Mark Schofield’s RSP NFL Lens: Mitchell Trubisky’s (Bears) Confidence and Development

Rookie Scouting Portfolio contributor Mark Schofield reveals what’s behind quarterback Mitchell Trubisky’s sudden outburst of production in Chicago.

After a somewhat sloppy start to his second year in the NFL, Mitchell Trubisky was facing criticism in Chicago. Lots of it.

There were some corners of the Midwest calling for head coach Matt Nagy to make a move to backup Chase Daniel. But the rookie head coach implored with members of the media: The breakout is coming.

Over the past two games, it certainly seems that Nagy was right. Trubisky threw six touchdown passes against the Tampa Bay Buccaneers, and followed that up with a three-touchdown performance last week against the Miami Dolphins, albeit in a game that the Bears lost in overtime.

What is behind this sudden outburst?

Some of it can be traced to confidence and competitive toughness in the young QB. Nagy has gone to great lengths to instill a sense of confidence in his second-year QB, including a return to play designs that Trubisky missed on earlier in the season — or even earlier in the same game — to show his young quarterback that he still believes in him. This was apparent on a critical play in the game against Miami.

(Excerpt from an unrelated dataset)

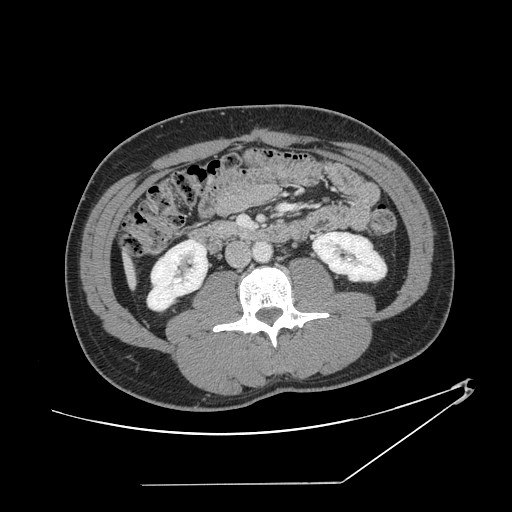
Contrast-enhanced abdominal CT, one axial slice. Position 39 of 152 along the scan axis. Reconstruction kernel STANDARD. 120 kVp. Intravenous contrast given. Soft-tissue window (W 400 / L 40 HU). 2.5 mm slice thickness. 512 × 512 image matrix, field of view 432 × 432 mm. From the clinical record (not read from this slice): patient: female, age 69 years at operation; diagnosis: colorectal cancer liver metastases, imaged before liver resection.
Annotated regions visible in this slice (manually delineated by an expert):
- liver: bounding box <128,265,133,279> (left, top, right, bottom; pixels)
- planned liver remnant (the part of the liver to remain after resection): <129,266,133,276>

This aspect to Nagy’s play-calling has paid off in other areas, as you can see to this point in his season a growth in Trubisky’s confidence, which translates to faster and more aggressive decisions from the pocket. If you are a Bears fan, these are the kind of plays you want to see from your signal-caller. This video puts together some of Nagy’s play-calling with even better execution from Trubisky:

As discussed in the video, you can look for these elements of playing the position when studying collegiate quarterbacks. Note how their coaches and coordinators handle them. Do they return to designs in a similar manner, trusting their QB to work through mistakes, or do they take such plays out of the playbook? Competitive toughness can be the mark of a great quarterback, and it is something to certainly look for when studying QBs.